§ **PASSAGE GIVEN**:
^^^^^^^^^^^^^^^^

Today is the first Sunday in the church’s year. Advent Sunday. The first of four Sundays as we prepare to celebrate and remember Christ’s incarnation. And alongside our preparation for the coming of Christ as a human baby, as kind of a subplot, is our longing for the return of Christ in all his glory to sort out the mess that we humans create. And so our readings today are ones of longing, ones which make us cry once again “O Come, o come Emmanuel”.

Come God and be with us. And this is God’s promise, that God will be with us even when the sky is falling. On Tuesday morning, some of us listened to an interview with Desmond Tutu, former Archbishop of South Africa. He was talking about how he managed to stay joyful despite the horrors he has seen and experienced and he said that God is still in charge. But then he laughed and said that many times he has told God, “It would be good if you would make it more obvious that you are in charge.”

Look what Jesus tells us to do when people are fainting from fear and foreboding, he says “stand up and raise your heads, because your redemption is drawing near.” Stand up and raise your heads. People of God this is not a time for us to be faint-hearted. This is a time for us to stand tall and to face the present and the future with confidence. Because God is coming and our redemption is near.

^^^^^^^^^^^^^^^^

§ **SUPPLIED INFORMATION**:
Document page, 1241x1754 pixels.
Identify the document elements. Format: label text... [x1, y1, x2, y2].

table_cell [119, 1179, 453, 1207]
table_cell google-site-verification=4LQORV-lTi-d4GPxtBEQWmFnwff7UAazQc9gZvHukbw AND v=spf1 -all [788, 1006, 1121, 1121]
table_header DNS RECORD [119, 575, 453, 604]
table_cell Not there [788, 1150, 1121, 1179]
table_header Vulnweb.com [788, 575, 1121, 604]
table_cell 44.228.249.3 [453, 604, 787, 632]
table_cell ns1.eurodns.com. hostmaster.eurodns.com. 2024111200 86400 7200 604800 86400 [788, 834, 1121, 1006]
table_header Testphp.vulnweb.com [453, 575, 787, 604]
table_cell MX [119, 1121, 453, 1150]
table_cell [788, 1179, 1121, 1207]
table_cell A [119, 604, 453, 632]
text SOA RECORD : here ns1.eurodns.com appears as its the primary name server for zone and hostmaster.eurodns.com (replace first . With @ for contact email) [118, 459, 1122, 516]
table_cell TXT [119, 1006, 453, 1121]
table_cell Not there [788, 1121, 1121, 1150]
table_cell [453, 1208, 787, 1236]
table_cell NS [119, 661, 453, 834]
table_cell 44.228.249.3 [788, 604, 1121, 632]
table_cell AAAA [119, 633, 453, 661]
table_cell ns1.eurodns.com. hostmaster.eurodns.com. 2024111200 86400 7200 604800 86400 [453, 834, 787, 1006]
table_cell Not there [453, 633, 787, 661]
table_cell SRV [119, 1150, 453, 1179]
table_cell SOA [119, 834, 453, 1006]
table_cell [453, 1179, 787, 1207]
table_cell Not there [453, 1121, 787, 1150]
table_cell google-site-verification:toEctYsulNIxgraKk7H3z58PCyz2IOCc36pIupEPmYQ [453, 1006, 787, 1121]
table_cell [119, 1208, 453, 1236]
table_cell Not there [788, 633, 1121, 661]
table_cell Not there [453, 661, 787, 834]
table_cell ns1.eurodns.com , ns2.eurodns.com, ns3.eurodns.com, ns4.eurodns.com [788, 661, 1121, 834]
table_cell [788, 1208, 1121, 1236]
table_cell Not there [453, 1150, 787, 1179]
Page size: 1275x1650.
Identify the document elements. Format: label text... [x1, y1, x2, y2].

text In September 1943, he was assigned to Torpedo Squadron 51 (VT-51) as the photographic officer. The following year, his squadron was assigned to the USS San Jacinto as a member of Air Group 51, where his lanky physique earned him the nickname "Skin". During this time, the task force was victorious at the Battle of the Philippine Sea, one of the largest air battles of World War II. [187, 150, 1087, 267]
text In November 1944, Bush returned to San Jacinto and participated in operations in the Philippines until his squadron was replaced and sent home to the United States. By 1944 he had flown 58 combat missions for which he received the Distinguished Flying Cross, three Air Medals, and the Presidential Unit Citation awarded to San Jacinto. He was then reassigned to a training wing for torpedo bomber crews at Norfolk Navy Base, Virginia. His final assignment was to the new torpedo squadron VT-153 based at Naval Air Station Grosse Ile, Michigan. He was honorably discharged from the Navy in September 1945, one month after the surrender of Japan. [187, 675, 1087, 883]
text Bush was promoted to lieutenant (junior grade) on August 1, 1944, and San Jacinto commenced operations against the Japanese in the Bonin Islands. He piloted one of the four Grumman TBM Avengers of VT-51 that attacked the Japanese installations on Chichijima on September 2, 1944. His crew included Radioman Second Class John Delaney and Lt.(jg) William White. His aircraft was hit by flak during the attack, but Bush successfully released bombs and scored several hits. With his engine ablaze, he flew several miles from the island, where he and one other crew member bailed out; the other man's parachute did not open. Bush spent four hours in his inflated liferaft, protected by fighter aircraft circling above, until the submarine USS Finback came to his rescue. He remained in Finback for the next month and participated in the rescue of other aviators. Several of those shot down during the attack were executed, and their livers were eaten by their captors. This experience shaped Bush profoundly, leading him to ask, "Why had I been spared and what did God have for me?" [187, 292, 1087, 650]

^^^^^^^^^^^^^^^^

§ **TASK TO COMPLETE**: Pick up the Advent sermon after its final sentence and write the next two or three paragraphs.

§ **THE ANSWER**:
Look at the parable that Jesus tells about the fig tree – and thanks to Lorienne for this insight – he doesn’t say look at the fig tree, when all its leaves fall off you know winter is coming, no he says “”Look at the fig tree and all the trees; as soon as they sprout leaves you can see for yourselves and know that summer is already near.” Summer is coming. This is good news.    

What a different mindset Jesus calls us to. When things get so bad that people are fainting from fear and foreboding, when the ghosts are crowding in, rejoice because it means that the reign of God is very near. We live in great times because Christ is here. In the darkness and the gloom, the reign of God is near. This is what the apostle Paul meant when he told us to “Rejoice always.” However bad it gets in this world, however much evil seems to overcome beauty, justice and peace, however much we hurt and our loved ones are in pain, God is near and so we can rejoice.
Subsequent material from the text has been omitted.